• [Extrait du texte]
++++++++++

1/ FIRST COW – Comment la vache a débarqué ?
J'ai cru comprendre que vous aimiez bien les thread "métier" sur la distribution. Alors voici l'aventure - côté coulisses - de l'arrivée de #FirstCow de Kelly Reichardt en France, film à la destinée peu banale. 1/39
2/ Car tout en signant une performance inattendue sur un marché compliqué, le film revient de loin : sorti en France avec 2 ans de retard, dans une configuration de sortie impossible, il illustre les chemins sinueux de ce curieux métier qui consiste à acquérir et lancer des films
3/ Commençons par les chiffres… Lancé sur seulement 64 copies , FIRST COW vient de franchir le cap des 80.000 entrées. Le film affiche la meilleure moyenne en carrière par copie depuis la réouverture parmi les "petits" films, ceux exposés dans moins de 80 salles.
4/ Et ce n’est pas terminé, car il vient d’être retenu dans la sélection des reprises Télérama en janvier prochain. Il devrait terminer sa course autour des 100.000 entrées. FIRST COW signe du coup le meilleur box-office de Kelly Reichardt en France.
5/ Au plan international, la France est en tête sur le film, y compris vs les Etats-Unis, mais le premier lockdown des cinémas les a frappés pile à ce moment-là.
6/ Dans un marché du film d’auteur qui inquiète, le score réjouit. D’ailleurs, face à la règle de l’échec qui prévaut sur le segment depuis la réouverture, on n’en menait pas large à quelques jours de la sortie. Surtout avec la configuration de sortie impossible de ce film…
7/ Car FIRST COW, sorti le 20 octobre, était déjà disponible sur la plateforme Mubi depuis début juillet. Avec à la clé un escadron d’emmerdes : des boycotts de salles à la pelle, un timing de communication piégeux, et une chrono des médias inédite. Mais pourquoi cette config ?
8/ Pour comprendre, il faut revenir aux sources de l’acquisition du film. Condor compte parmi ses verticales les films indépendants US. Et FIRST COW a été un coup de cœur immédiat lorsque nous l’avons découvert. Ce genre de découverte qui vous obsède et vous réveille la nuit.

++++++++++

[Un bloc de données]
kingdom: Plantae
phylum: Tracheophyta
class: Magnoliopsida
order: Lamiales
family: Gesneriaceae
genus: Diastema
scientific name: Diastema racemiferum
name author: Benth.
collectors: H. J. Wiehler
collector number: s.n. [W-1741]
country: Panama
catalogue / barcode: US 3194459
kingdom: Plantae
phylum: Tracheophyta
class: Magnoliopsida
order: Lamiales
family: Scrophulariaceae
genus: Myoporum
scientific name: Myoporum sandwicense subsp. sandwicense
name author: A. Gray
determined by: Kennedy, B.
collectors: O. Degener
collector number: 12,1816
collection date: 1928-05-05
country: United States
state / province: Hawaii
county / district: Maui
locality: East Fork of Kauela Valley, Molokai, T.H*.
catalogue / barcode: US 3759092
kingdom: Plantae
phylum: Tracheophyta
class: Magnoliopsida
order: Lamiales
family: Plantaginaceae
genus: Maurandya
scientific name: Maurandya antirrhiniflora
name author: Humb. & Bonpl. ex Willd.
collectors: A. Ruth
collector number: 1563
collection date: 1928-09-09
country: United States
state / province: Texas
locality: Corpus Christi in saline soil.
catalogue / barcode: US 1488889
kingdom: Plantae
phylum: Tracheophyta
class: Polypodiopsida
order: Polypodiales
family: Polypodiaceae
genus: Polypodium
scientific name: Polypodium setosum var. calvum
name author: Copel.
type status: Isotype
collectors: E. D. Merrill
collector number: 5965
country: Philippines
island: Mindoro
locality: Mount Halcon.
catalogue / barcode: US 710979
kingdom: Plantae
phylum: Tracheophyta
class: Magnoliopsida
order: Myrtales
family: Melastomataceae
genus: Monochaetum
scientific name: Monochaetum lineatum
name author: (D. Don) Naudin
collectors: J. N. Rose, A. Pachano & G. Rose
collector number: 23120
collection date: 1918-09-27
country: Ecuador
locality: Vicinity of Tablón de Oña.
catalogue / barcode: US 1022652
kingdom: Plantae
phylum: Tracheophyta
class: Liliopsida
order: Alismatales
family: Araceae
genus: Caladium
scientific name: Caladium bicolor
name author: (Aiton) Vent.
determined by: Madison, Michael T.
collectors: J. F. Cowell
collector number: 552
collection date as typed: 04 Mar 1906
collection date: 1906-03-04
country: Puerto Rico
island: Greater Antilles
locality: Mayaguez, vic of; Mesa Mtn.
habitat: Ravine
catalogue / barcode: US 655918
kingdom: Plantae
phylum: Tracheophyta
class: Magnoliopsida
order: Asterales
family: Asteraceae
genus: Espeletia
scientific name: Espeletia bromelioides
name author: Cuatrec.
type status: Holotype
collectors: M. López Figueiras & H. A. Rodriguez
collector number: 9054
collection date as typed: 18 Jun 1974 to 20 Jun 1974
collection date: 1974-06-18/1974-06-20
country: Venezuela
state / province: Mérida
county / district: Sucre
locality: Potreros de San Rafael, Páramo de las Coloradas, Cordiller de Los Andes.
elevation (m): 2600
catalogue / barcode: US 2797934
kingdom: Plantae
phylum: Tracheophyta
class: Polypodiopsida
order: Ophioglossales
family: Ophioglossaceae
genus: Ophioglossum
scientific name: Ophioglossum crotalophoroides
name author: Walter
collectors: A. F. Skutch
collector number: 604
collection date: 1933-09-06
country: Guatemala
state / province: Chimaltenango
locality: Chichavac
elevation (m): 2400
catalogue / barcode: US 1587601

++++++++++

• [Demande écrite A]
Réécrivez sous forme de liste, s'il vous plaît, le paragraphe du fil sur First Cow qui commence par « Commençons par les chiffres », en conservant ses faits principaux.
• [Demande écrite B]
Poursuivez le fil sur First Cow à partir de son dernier paragraphe.

• [Réponse A]
- FIRST COW est sorti sur seulement 64 copies.
- Le film vient de dépasser les 80 000 entrées.
- Depuis la réouverture, il affiche la meilleure moyenne en carrière par copie parmi les « petits » films, ceux exposés dans moins de 80 salles.

• [Réponse B]
9/ (Ceux qui ont vu le film me comprendront. D’une beauté formelle terrassante, porté par cette sensation d'être hors du temps. Et thématiquement... Le contre-western, l’anti-virilisme, la naissance du capitalisme… Je vous renvoie à Begaudeau, une mine pour analyser le film.)
10/ Retour en oct 2019. Cette projection professionnelle pleine à craquer, je m’en souviens encore. Avec Sara, Priscilla, Lucie et Anne-Cécile, on en ressort avec des étoiles dans les yeux. Mais signer le film en France, sacré défi. Car en face, il y a une signature : A24
11/ Editorialement, tout le monde situe cette compagnie. Ils se sont taillés une réputation incontournable sur le film edgy aux Etats-Unis. Auprès de la presse, ils façonnent le goût. Au box-office, ils font des miracles. Ce qu’on connaît moins, c’est leur culture des affaires.
12/ A24 a une pratique très élitiste de la négo, en particulier avec les distribs en France, nation réputée cinéphile. Ils fixent des prix très élevés, bien souvent déconnectés du potentiel des œuvres. Et ils s’y tiennent, quitte à laisser le film invendu.
13/ La pratique se respecte. Après tout, on a tous entendu ces histoires sur les géants du luxe qui préfèrent détruire les collections invendues plutôt que de les brader, afin de maintenir leur rang premium. Bon, ben voilà. On devait donc négocier avec… le LVMH du cinéma.
14/ S’ouvre alors une phase intitulée « Le prêche dans le désert ». Car malgré moult calls, propositions financières, relances, impossible de signer le film. Pour nous, mais aussi pour nos confrères plus fortunés. Et toute l’année 2020 va s’écouler sans que rien ne bouge.
15/ Signalons le côté déprimant de cet épisode. Car en parallèle, le film trace sa voie dans les festivals : Berlin, Deauville… Et zappe donc des jalons importants pour trouver preneur, tout en perdant de sa fraîcheur.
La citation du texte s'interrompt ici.